# Jamies 30 Minute Meals



## ritzy (Jan 18, 2010)

To try and cook a meal, not just a dish, in 30 minutes is quite a challenge. But Jamie Oliver seems to have organized these "recipes" in such a way that it can be done. I have tried a few and have yet to complete one in 30 minutes, but most of this is due to lack of equipment or having to substitute ingredients because I cant get them easily in the country I live in.

Following his instructions is very straightforward, but I found watching the video beforehand really helped me understand the "work flow" he tries to get across in his instructions. Video does seem to be the way forward for cooking and recipes, visual and audio make so much more of an impression on us than merely the written word. I found a blog that contains three episodes of "Jamies 30 Minute Meals" and found the instructions far clearer once I had watched Jamie execute each dish.

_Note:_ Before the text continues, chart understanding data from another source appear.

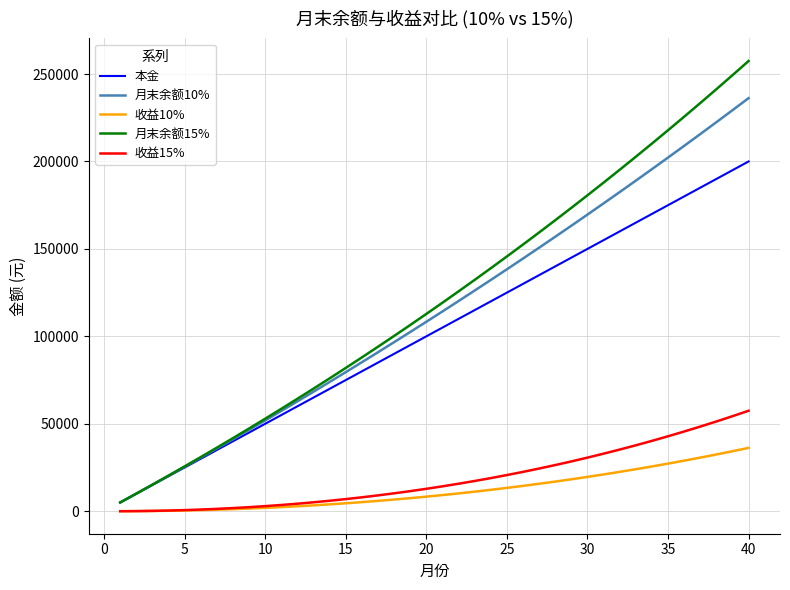

Which series has the widest spread of values?

月末余额15%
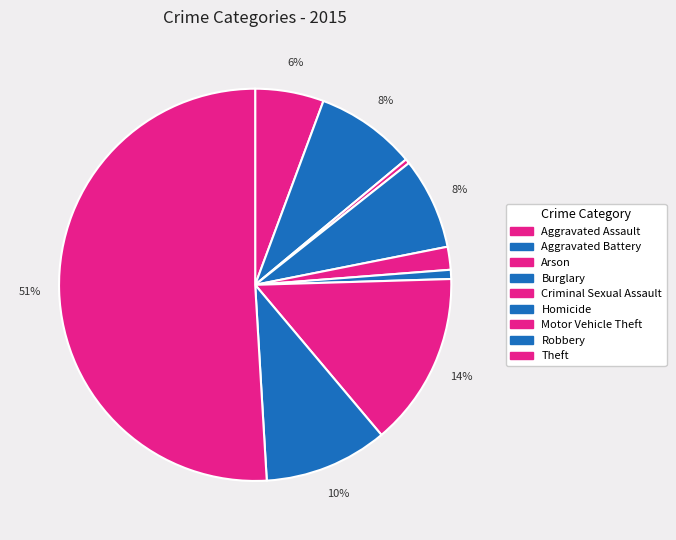

Count the number of slices in the pie.

9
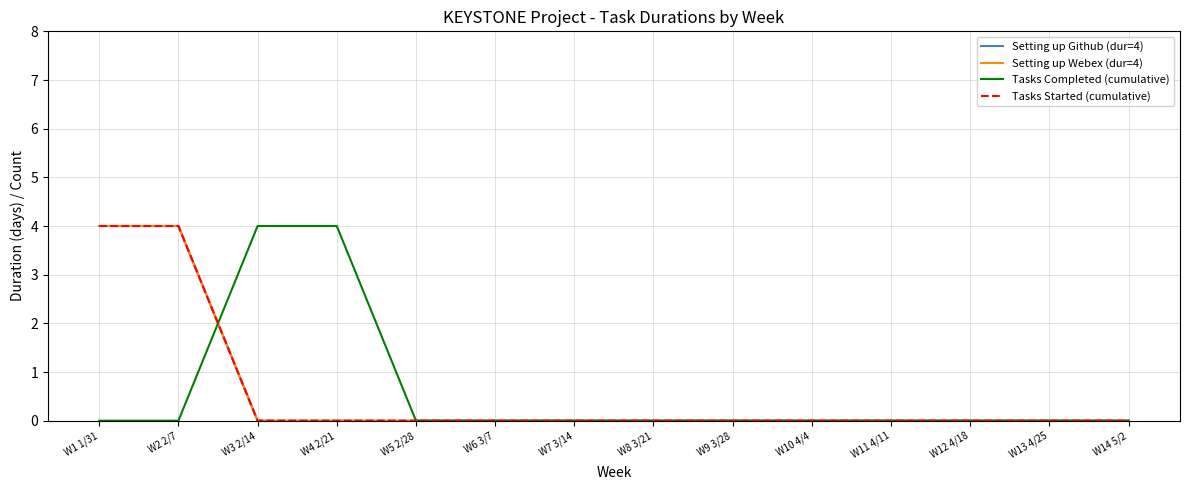

What is the greatest value displayed?

4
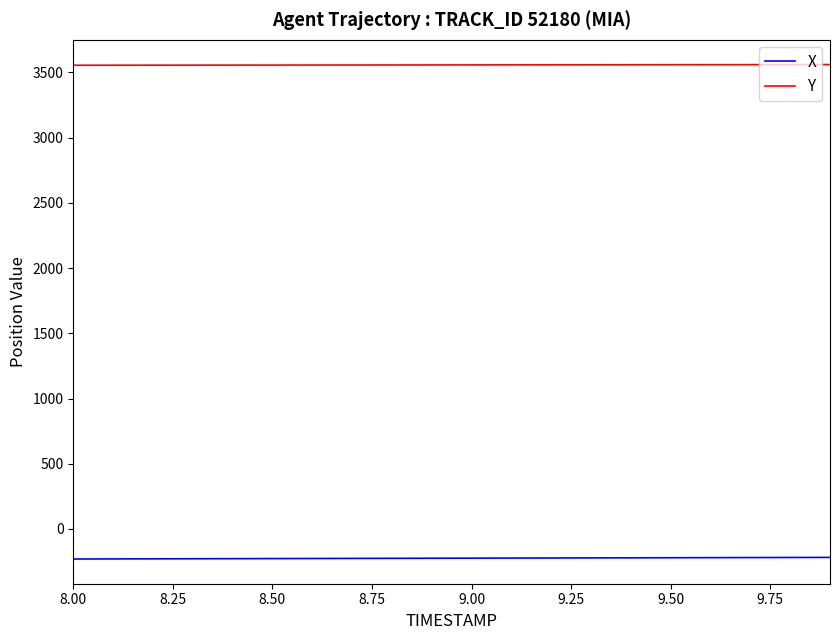

True or false: Y and X cross at least once.

False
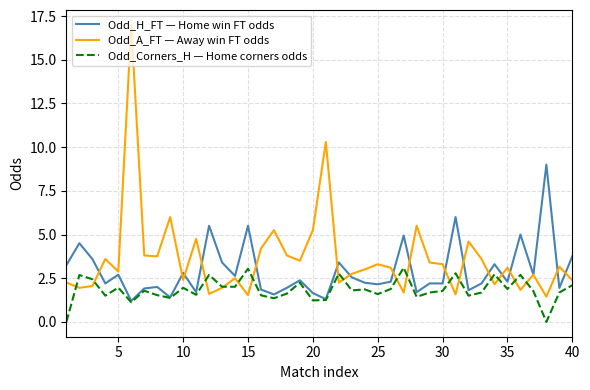

How many lines are shown in the chart?

3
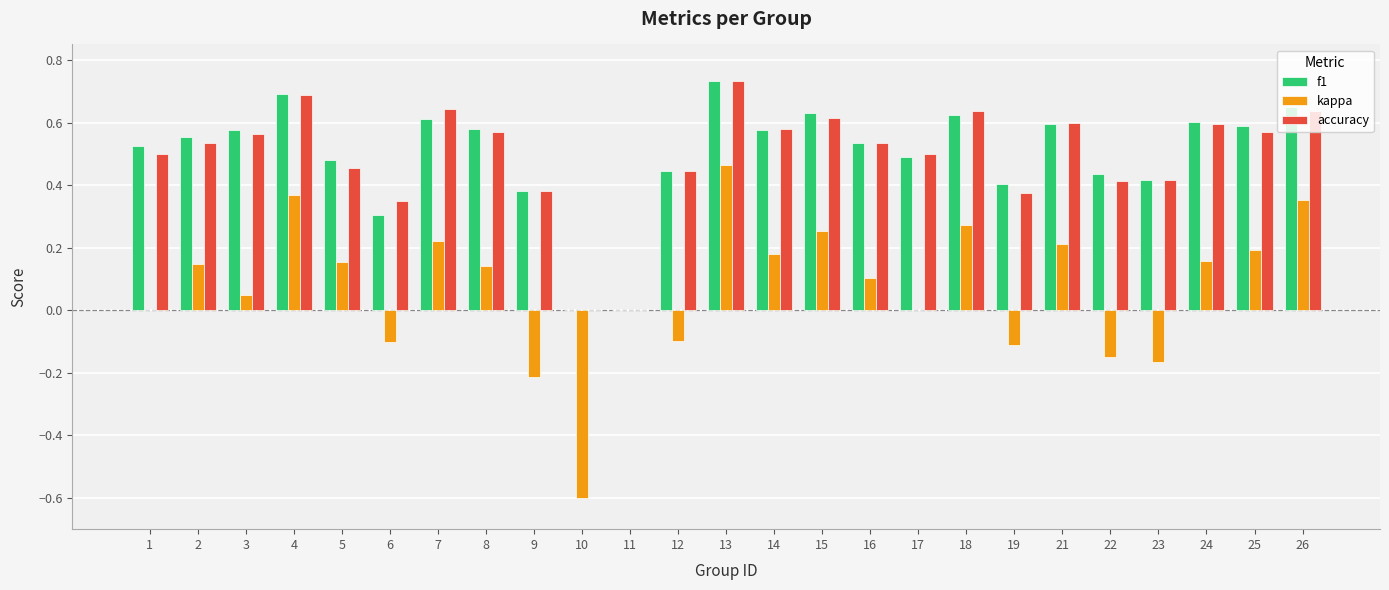

Is the value of accuracy at 26 greater than the value of f1 at 3?

Yes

To see the videos you need to go to http://jamiesbest.wordpress.com. Let me know what you think of the show.


----------



## ishbel (Jan 5, 2007)

I watched some of the Channel4 series which was aired in the UK recently.  It is the planning and ensuring all the relevant pots/dishes are available along with ingredients which allow him to make the meals in 30minutes. However,I suspect it would take an amateur about 40-45 to bring the dish to the table!


----------



## tylerm713 (Aug 6, 2010)

I've seen a couple of his episodes (on BBC America, I think) and I really like the way he approaches the meal. He has a plan, and shows you how to execute it. And he's far easier to watch than Rachel Ray. I've yet to try any of his recipes. I might have to give one a whirl next week.


----------